EDMONTON [Alberta] — A former top oil executive and his wife are searching for answers after the firebombing of their Edmonton home on the weekend left them homeless.

“My wife and I are deeply saddened by the loss of our home and our personal possessions,” Jim Carter, a former Syncrude Canada Ltd. president and chief operating officer, said in a statement yesterday.

“At the moment, we have very little information about what may have transpired or why,” Mr. Carter said.

Patrycia Thenu, an Edmonton police spokeswoman, said investigators are still hunting for a motive in the arson case, including possible connections to eco-terrorism. “Nothing has been ruled out,” she said.
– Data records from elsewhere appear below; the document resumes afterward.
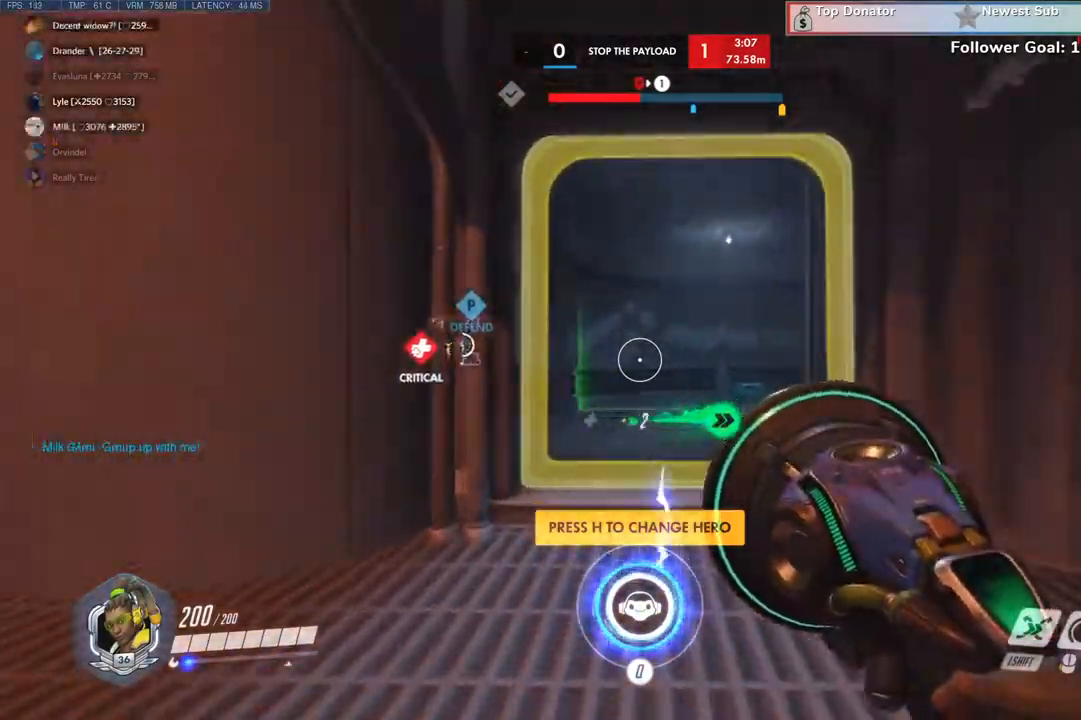
Gameplay with keyboard and mouse; each line is a JSON object with the keys and mouse buttons held at the frame after it. "events" lists presses ("down") and releases ("up") of "a", "c", "ctrl", "d", "e", "q", "r", "s", "shift", "space", "tab", "w", "x", "z", "mouse_left", "mouse_wheel", "mouse_right", "mouse_mb4" and "mouse_mb5" between this image and that frame as [ms after this image, input, new state], when the widget could be followed in between. "mouse_left", "mouse_wheel", "mouse_right", "mouse_mb4", "mouse_mb5" = the "left", "wheel", "right", "mb4", "mb5" buttons of the "mouse" list. No other keys are recorded. "wheel" means that the mouse wheel is clicked or scrolled. Not read: mouse_move.
{"keys": [], "mouse": [], "events": [[366, "z", "down"], [433, "w", "up"], [433, "z", "up"]]}
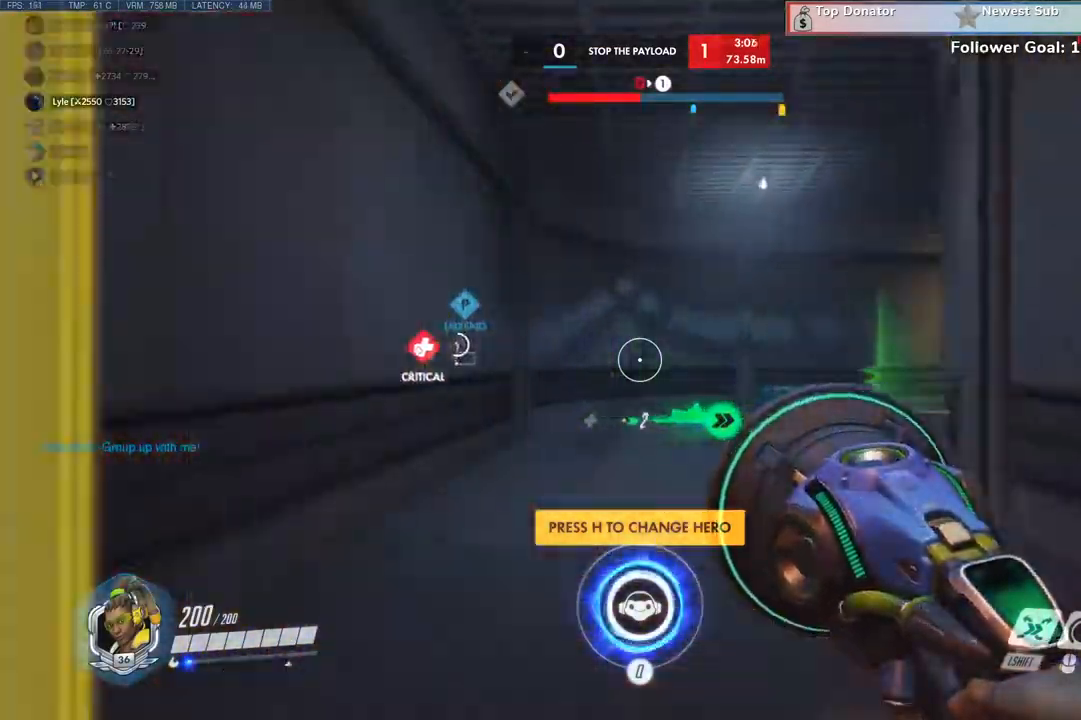
{"keys": ["s"], "mouse": [], "events": [[300, "s", "down"]]}
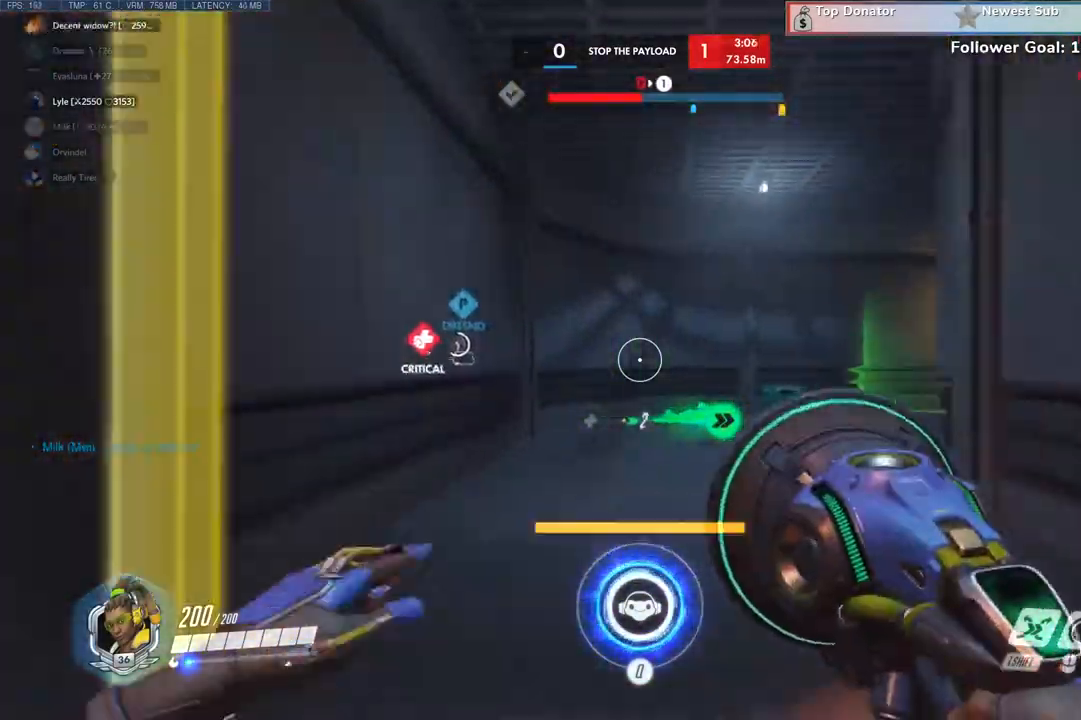
{"keys": [], "mouse": [], "events": [[66, "shift", "down"], [66, "z", "down"], [100, "shift", "up"], [133, "z", "up"], [266, "s", "up"]]}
Edmonton police revealed yesterday that several Molotov cocktails were recovered inside the charred remains of the Carters’ luxury home in a southwest Edmonton neighbourhood.

A witness reported seeing four youths running from the area at the time the fire began on Saturday around 8 p.m., according to police.

Nobody was in the two-storey home at the time of the blaze, and damage is estimated at $850,000.

Ms. Thenu said investigators have also not found any evidence linking this case to deliberate fire-bombings in another Edmonton neighbourhood last year.

Mr. Carter and his wife, Lorraine Bray, a psychologist, are well known in Edmonton and have six grown children.

Mr. Carter worked for Syncrude, one of Alberta’s largest oil sands companies, for 27 years before retiring in 2007. The mining industry veteran is credited with helping to build Alberta’s oil sands industry.

Last year, the provincial government asked him to chair a council studying how carbon capture and storage technology can be better used in Alberta.

The province is under intense pressure from environmental groups to solve the problem of its so-called dirty oil and reduce greenhouse gas emissions.

Paul Joosse, a University of Alberta researcher and eco-terrorism expert, said because of Mr. Carter’s deep connections to the oil industry, it’s wise for the police to not rule out environmental extremism.

However, he said it’s still too early in the investigation to jump to conclusions, and that eco-terrorism attacks of this nature against oil executives in Canada are unheard of.

Mr. Joosse noted that one U.S. environmental group uses arson in its attacks.

However, he added that it, along with other environmental groups, routinely claim responsibility for their actions.

“That hasn’t happened here,” he said.

Edmonton-based Greenpeace Canada activist Mike Hudema agrees that there are no tell-tale signs yet that Mr. Carter and his wife were targeted because of his links to the oil industry.